Not only does Mathews use the recipe of a meal to tell a story on one level, in the middle of the cooking instruction, he unravels a story about a song that should be sung at one point in the preparation.

"It tells the story of a blacksmith's son who sets out to find his long-lost mother. She is dead, but he cannot remember her death, nor can he accept it." (187) Mathews continues with his tale about this fictitious song that is sung in the middle of preparing an impossible dish traditional to a fictitious town in France (which, some may say, hardly exists in reality at all). The connection, we are told, between this song and the farce double being made, is "an analogy between the stars and the holes in the lid of the roasting pot." (90)

On the surface—ignoring the fictitious nature of the dish, the town, and the song—this essay is about cooking a rural French dish. On another level, it concerns the loss of tradition and the willful forgetting of the past. And it is done so with the humor of irony, and a lyricism that combines traits of folklore, ballads, and cookbooks.



―It is not a story, with plot and conflict and resolution.

Of all the lyric essays read from D'Agata's collection, few contain the elements that are usually considered integral to clear written communication. In many, there is no thread of causality, either in plot, narrative, or theme; that is, some connection between one idea and the next which, linked together in some manner lead the reader to a conclusion. There is little that could be designated as conflict in many of these essays. And conflict in any written work, be it article, poem, or story, is commonly thought of as being essential to drawing a reader through from beginning to end.

This is not to categorically state that anything described as a lyric essay doesn't have causal relationship or conflict, as we have seen in Mathews' piece, some of them display these characteristics.

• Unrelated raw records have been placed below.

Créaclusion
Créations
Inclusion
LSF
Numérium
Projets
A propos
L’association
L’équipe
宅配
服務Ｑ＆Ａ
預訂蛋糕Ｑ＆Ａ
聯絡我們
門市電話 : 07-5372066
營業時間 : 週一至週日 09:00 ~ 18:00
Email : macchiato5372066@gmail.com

But without some sense of what it is, the lyric essay rests at a dangerous point in the spectrum of the written word.

At its best, a lyric essay—like poetry (to steal a line from William Rose Benét)—suckles honeyed words from the poisoned lips of life. It can be use form and content to share information or impart emotion where a more linear, traditional form of the written word cannot. At its worse, it becomes muddled self-indulgent nonsense.

Without a more clearly defined realm for the lyric essay, the dangerous is present for an unintelligible written work to be declared a lyric essay and suddenly take on meaning where no existed before.

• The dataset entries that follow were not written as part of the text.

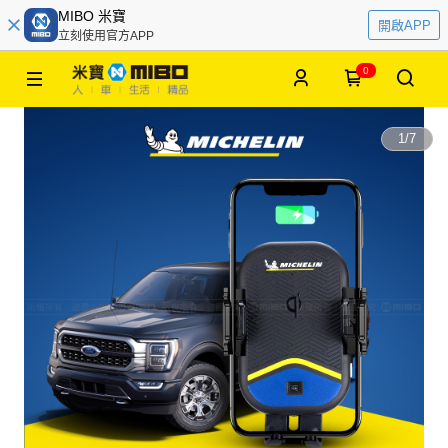
MIBO 米寶
開啟APP
立刻使用官方APP
0
1
/
7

On the other hand, one might argue, that, like the Tao, any definition of the lyric essay confines and constrains it, and it no longer has an ambiguous quality that the lyric essay now possesses in a non-possessive way.



―It is not a soft doctrine . . . It is not bureaucratic Endlösung . . .

In postmodern literature—which is certainly a phylum the lyric essay is taxonomically related to—a great deal of emphasis is placed on what the author of a piece intends or considers the work to be. If the author's sensibilities are such to declare a work art, then it is art.

But a reader's sensibilities are just as important to a work as is the writer's. Once it is written and sent off into the world, it no longer belongs to them. The writer is not available to every reader to explain what was meant or intended—nor should they be—and the author of a written work is probably the last person who should be given quarter to explain what their work signifies or what should be inferred by it. They wrote the thing, therefore, have had their chance to explain, define, instruct, cajole, solicit, impart, sway, compel, or share their joys and sorrows, miracles and tears. At that point, a work must stand on its own to be whatever a reader of it chooses or decides are its merits and/or flaws.

The author and poet Charles Bukowski (whom I do not much care for) wrote, "An intellectual says a simple thing in a hard way. An artist says a hard thing in a simple way." By this definition, I think a number of the authors of the lyric essays John D'Agata has collected are not artists, they're intellectuals.